» **INSTRUCTION**: Transcribe exactly, and only, the lines from the one containing "775 873 213" through the last line of the data.

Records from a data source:
_ _ _ _
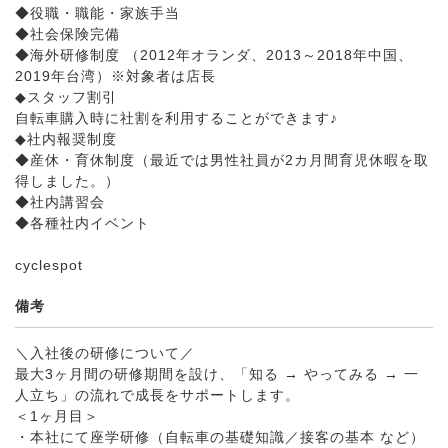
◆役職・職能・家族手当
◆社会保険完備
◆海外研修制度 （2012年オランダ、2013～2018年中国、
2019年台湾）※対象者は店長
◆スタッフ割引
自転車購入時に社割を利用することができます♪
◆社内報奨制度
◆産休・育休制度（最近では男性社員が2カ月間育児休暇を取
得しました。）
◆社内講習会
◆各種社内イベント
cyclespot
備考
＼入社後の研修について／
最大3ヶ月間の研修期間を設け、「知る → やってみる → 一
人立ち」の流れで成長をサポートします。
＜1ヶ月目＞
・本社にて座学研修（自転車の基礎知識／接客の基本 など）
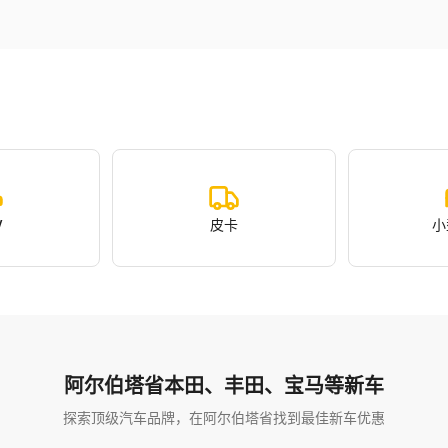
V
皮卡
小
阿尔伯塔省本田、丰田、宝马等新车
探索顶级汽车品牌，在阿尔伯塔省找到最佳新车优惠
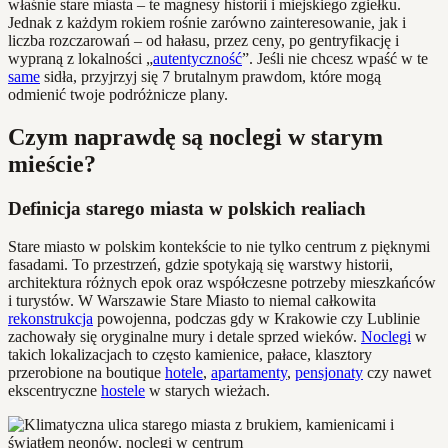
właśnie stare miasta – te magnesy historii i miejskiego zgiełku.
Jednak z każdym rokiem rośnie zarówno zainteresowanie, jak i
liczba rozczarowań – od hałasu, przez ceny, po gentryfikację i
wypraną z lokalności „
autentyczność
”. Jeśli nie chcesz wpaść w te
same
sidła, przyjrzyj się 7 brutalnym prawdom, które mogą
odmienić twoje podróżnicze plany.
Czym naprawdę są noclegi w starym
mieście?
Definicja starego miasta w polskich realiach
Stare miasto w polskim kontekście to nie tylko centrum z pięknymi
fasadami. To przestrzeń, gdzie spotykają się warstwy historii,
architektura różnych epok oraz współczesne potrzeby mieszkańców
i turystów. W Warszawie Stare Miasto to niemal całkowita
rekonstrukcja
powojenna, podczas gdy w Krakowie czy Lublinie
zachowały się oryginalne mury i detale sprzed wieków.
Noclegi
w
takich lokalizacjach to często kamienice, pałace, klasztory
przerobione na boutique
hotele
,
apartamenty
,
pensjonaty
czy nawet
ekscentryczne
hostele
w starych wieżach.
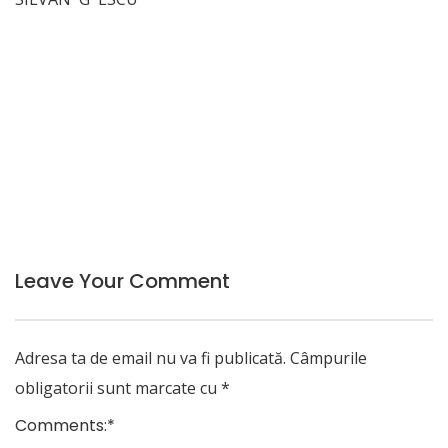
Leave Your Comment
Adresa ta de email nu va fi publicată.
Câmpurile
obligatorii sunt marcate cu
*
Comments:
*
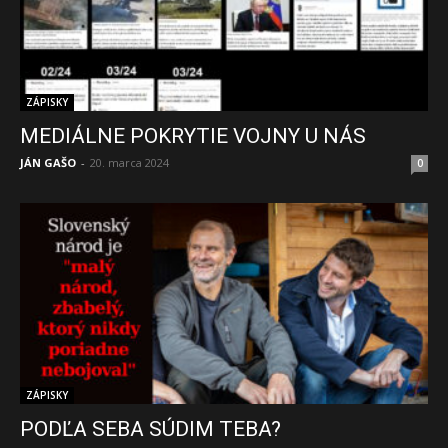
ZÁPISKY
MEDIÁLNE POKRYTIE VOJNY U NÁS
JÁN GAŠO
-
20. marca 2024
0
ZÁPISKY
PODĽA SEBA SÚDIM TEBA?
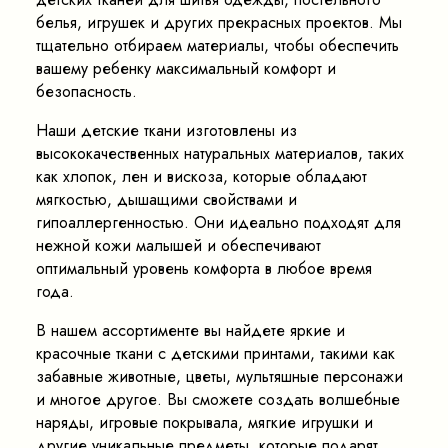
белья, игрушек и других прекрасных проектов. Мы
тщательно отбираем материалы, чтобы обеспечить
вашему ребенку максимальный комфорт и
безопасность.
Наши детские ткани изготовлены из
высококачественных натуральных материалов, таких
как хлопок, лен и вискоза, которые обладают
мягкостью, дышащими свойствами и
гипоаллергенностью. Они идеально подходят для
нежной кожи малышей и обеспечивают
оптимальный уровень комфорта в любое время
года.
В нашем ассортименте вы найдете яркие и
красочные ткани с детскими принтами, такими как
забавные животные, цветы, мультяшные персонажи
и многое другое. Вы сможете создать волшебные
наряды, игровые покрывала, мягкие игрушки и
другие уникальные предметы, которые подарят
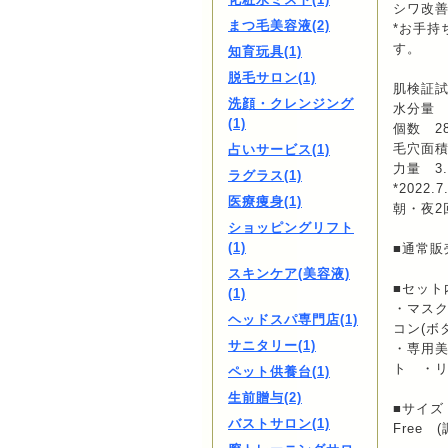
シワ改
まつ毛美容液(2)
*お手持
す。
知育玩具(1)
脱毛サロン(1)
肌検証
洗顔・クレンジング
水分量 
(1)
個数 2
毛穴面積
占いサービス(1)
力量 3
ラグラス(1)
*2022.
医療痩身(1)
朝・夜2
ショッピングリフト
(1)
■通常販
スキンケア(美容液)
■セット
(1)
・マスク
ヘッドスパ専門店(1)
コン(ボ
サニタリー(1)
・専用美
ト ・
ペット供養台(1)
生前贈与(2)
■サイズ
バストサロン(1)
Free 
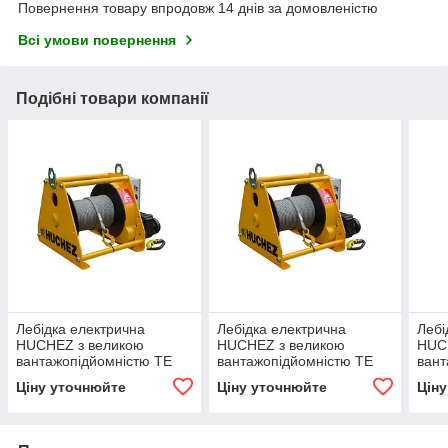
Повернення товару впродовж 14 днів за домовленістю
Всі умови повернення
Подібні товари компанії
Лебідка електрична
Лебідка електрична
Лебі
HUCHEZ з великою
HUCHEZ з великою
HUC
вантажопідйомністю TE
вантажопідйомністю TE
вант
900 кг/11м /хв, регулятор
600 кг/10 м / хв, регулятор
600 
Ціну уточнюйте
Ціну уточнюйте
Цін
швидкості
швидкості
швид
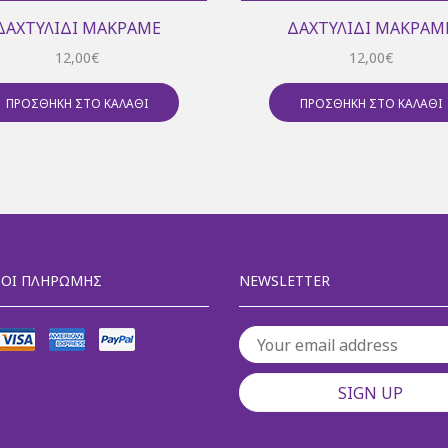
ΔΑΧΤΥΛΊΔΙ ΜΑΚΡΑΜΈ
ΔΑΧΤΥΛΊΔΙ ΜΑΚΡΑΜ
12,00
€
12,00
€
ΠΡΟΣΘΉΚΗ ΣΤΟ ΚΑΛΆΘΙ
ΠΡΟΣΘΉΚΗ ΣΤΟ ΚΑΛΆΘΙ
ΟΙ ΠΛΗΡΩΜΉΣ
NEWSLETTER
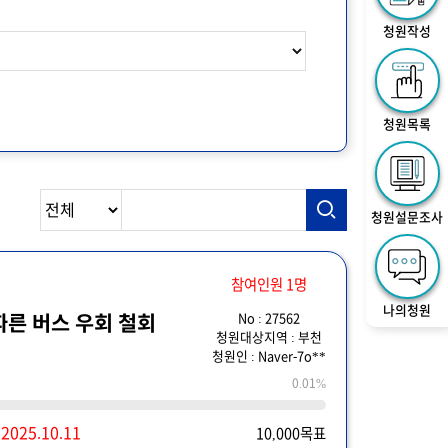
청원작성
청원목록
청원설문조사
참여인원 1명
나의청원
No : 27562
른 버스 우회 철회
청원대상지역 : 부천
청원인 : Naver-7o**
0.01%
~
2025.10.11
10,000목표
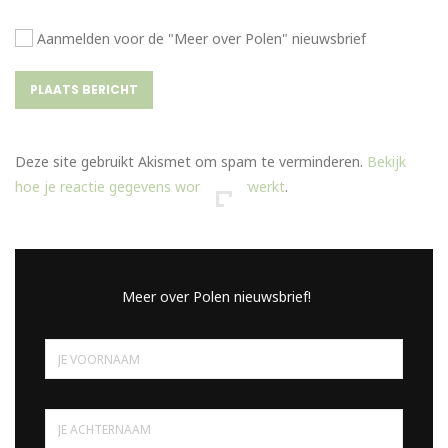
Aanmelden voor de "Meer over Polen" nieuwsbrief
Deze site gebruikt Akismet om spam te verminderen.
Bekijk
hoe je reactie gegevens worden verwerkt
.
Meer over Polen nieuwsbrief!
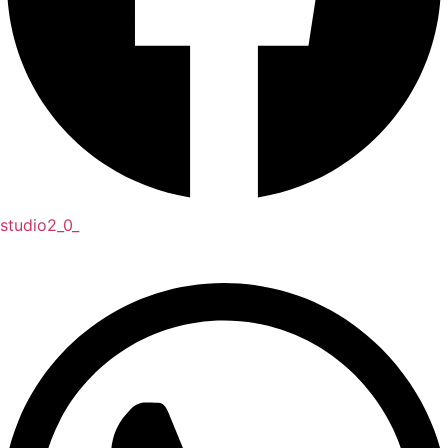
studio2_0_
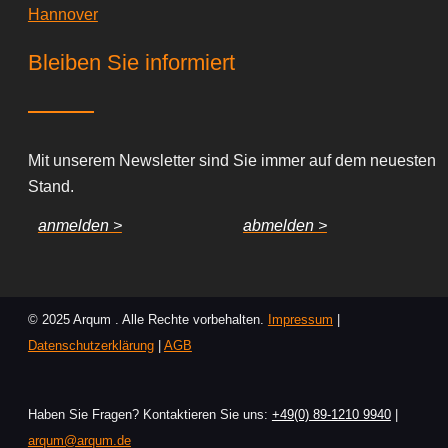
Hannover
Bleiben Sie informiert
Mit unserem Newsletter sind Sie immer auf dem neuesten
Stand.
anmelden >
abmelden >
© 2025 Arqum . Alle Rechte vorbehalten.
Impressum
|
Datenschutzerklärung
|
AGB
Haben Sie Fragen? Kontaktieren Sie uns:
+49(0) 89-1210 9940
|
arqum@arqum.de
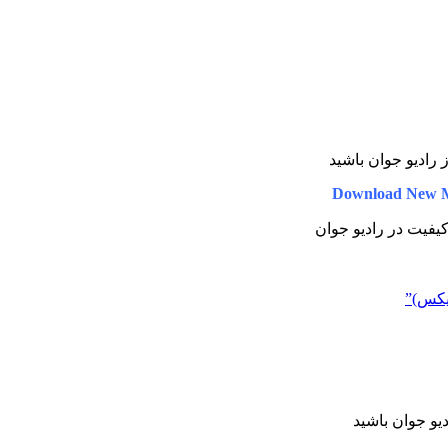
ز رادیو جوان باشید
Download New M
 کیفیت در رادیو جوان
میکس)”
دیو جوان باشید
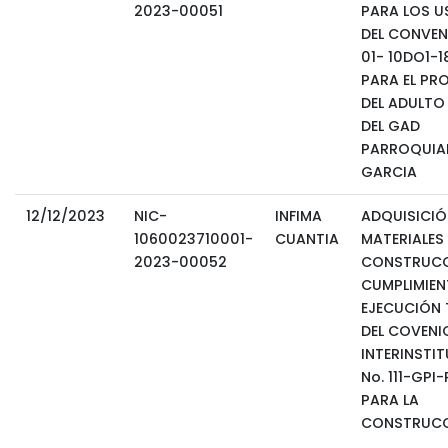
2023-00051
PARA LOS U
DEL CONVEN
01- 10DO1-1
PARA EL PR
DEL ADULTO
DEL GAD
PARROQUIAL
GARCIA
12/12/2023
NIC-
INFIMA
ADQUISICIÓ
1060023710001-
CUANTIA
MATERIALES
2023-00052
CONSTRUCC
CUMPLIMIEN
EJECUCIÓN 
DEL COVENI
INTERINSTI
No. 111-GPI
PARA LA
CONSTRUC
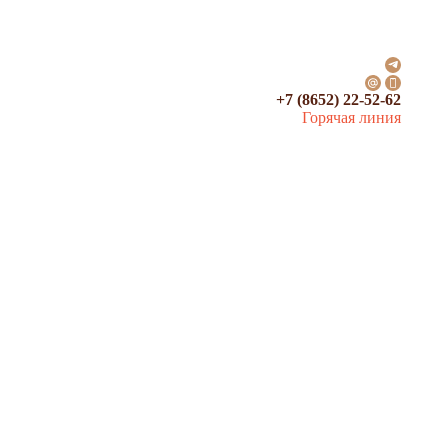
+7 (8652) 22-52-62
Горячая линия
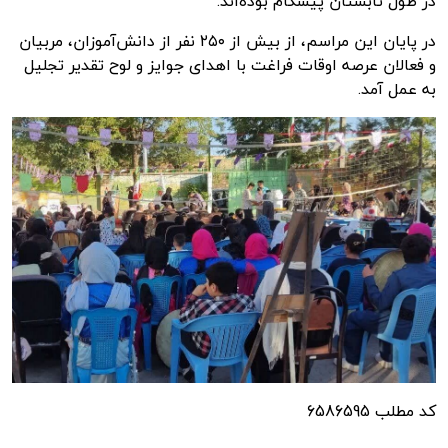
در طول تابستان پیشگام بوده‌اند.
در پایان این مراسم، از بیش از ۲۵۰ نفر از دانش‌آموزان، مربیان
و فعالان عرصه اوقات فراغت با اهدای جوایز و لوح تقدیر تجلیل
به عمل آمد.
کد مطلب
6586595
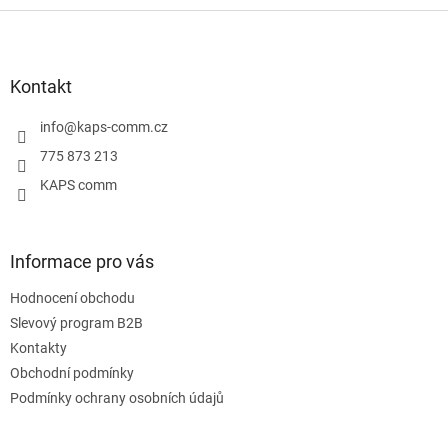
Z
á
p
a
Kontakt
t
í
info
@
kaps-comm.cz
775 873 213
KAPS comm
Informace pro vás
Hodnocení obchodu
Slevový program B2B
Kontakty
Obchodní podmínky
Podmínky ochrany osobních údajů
_ _ _ _
» **RESULT OF THE EXERCISE**:
775 873 213
KAPS comm
Informace pro vás
Hodnocení obchodu
Slevový program B2B
Kontakty
Obchodní podmínky
Podmínky ochrany osobních údajů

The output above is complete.